Much of Penn, including Franklin Field, lies over the old burial grounds, from which 18th and 19th century grave robbers supplied cadavers to the city’s medical schools, including Jefferson Medical College and what is now the Hospital of the University of Pennsylvania.
Morton graduated from Penn and taught for a time at the Penn medical school. But he was mostly associated with the Academy of Natural Sciences, where he served as president for a time and worked on building his cranial collection. He died in 1851.
In 1966, the Morton Collection was transferred from the Academy to the Penn Museum.
On its website, the museum notes that last summer’s movement for racial justice “underscores the critical need for institutions like the Penn Museum to continuously examine the colonial and racist histories of their collecting practices.”
Last year, Penn established a committee to study the issues surrounding the Morton collection and make recommendations on actions to be taken.

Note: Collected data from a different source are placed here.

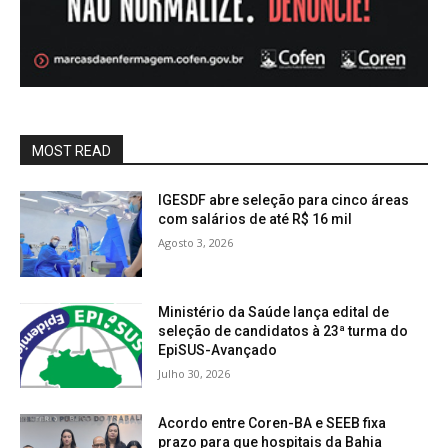
MOST READ
IGESDF abre seleção para cinco áreas
com salários de até R$ 16 mil
Agosto 3, 2026
Ministério da Saúde lança edital de
seleção de candidatos à 23ª turma do
EpiSUS-Avançado
Julho 30, 2026
Acordo entre Coren-BA e SEEB fixa
prazo para que hospitais da Bahia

The committee’s overriding determination, part of a report released Monday, was that “the museum should return ancestors to their descendants and communities of origin whenever possible as a step towards atoning for the racist, unethical, and colonial practices which were integral to the formation of these collections.”
Woods vowed the museum would be open in its transactions going forward.
“I want people to know what we’re doing, and when we’re going to do it,” he said. “I can’t make definite promises about when things will happen. They’ll happen as soon as they can, as long as it’s done carefully and ethically. But transparency is going to be a central pillar of this, but also community involvement, along every step of the way.”